Stored data:
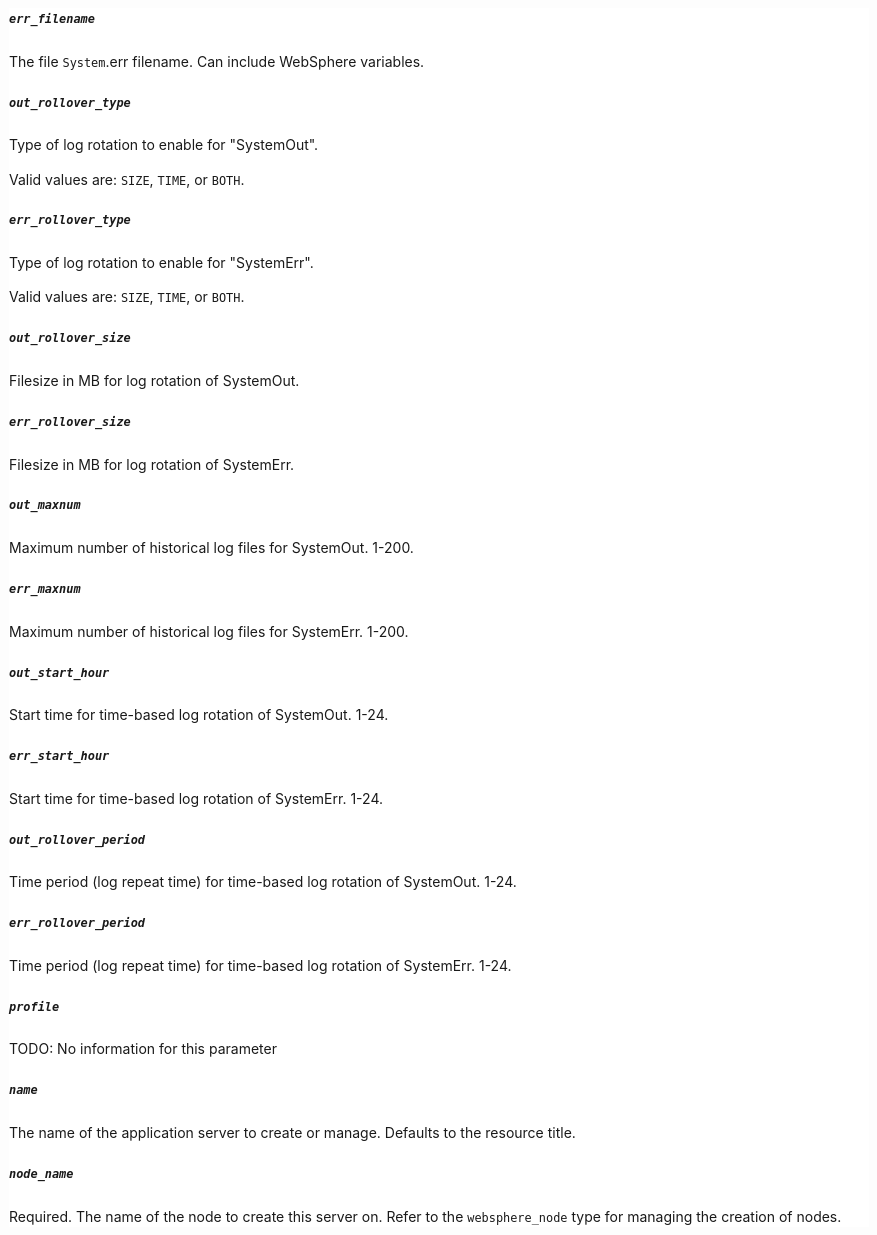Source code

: ##### `err_filename`

The file `System`.err filename. Can include WebSphere variables.

##### `out_rollover_type`

Type of log rotation to enable for "SystemOut".

Valid values are: `SIZE`, `TIME`, or `BOTH`.

##### `err_rollover_type`

Type of log rotation to enable for "SystemErr".

Valid values are: `SIZE`, `TIME`, or `BOTH`.

##### `out_rollover_size`

Filesize in MB for log rotation of SystemOut.

##### `err_rollover_size`

Filesize in MB for log rotation of SystemErr.

##### `out_maxnum`

Maximum number of historical log files for SystemOut. 1-200.

##### `err_maxnum`

Maximum number of historical log files for SystemErr. 1-200.

##### `out_start_hour`

Start time for time-based log rotation of SystemOut. 1-24.

##### `err_start_hour`

Start time for time-based log rotation of SystemErr. 1-24.

##### `out_rollover_period`

Time period (log repeat time) for time-based log rotation of SystemOut. 1-24.

##### `err_rollover_period`

Time period (log repeat time) for time-based log rotation of SystemErr. 1-24.

##### `profile`

TODO: No information for this parameter

##### `name`

The name of the application server to create or manage. Defaults to the resource title.

##### `node_name`

Required. The name of the node to create this server on. Refer to the `websphere_node` type for managing the creation of nodes.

EXERCISE INSTRUCTIONS:
Reproduce all of the lines above word for word, leaving out the pictures.

TASK OUTPUT:
Source code

: ##### `err_filename`

The file `System`.err filename. Can include WebSphere variables.

##### `out_rollover_type`

Type of log rotation to enable for "SystemOut".

Valid values are: `SIZE`, `TIME`, or `BOTH`.

##### `err_rollover_type`

Type of log rotation to enable for "SystemErr".

Valid values are: `SIZE`, `TIME`, or `BOTH`.

##### `out_rollover_size`

Filesize in MB for log rotation of SystemOut.

##### `err_rollover_size`

Filesize in MB for log rotation of SystemErr.

##### `out_maxnum`

Maximum number of historical log files for SystemOut. 1-200.

##### `err_maxnum`

Maximum number of historical log files for SystemErr. 1-200.

##### `out_start_hour`

Start time for time-based log rotation of SystemOut. 1-24.

##### `err_start_hour`

Start time for time-based log rotation of SystemErr. 1-24.

##### `out_rollover_period`

Time period (log repeat time) for time-based log rotation of SystemOut. 1-24.

##### `err_rollover_period`

Time period (log repeat time) for time-based log rotation of SystemErr. 1-24.

##### `profile`

TODO: No information for this parameter

##### `name`

The name of the application server to create or manage. Defaults to the resource title.

##### `node_name`

Required. The name of the node to create this server on. Refer to the `websphere_node` type for managing the creation of nodes.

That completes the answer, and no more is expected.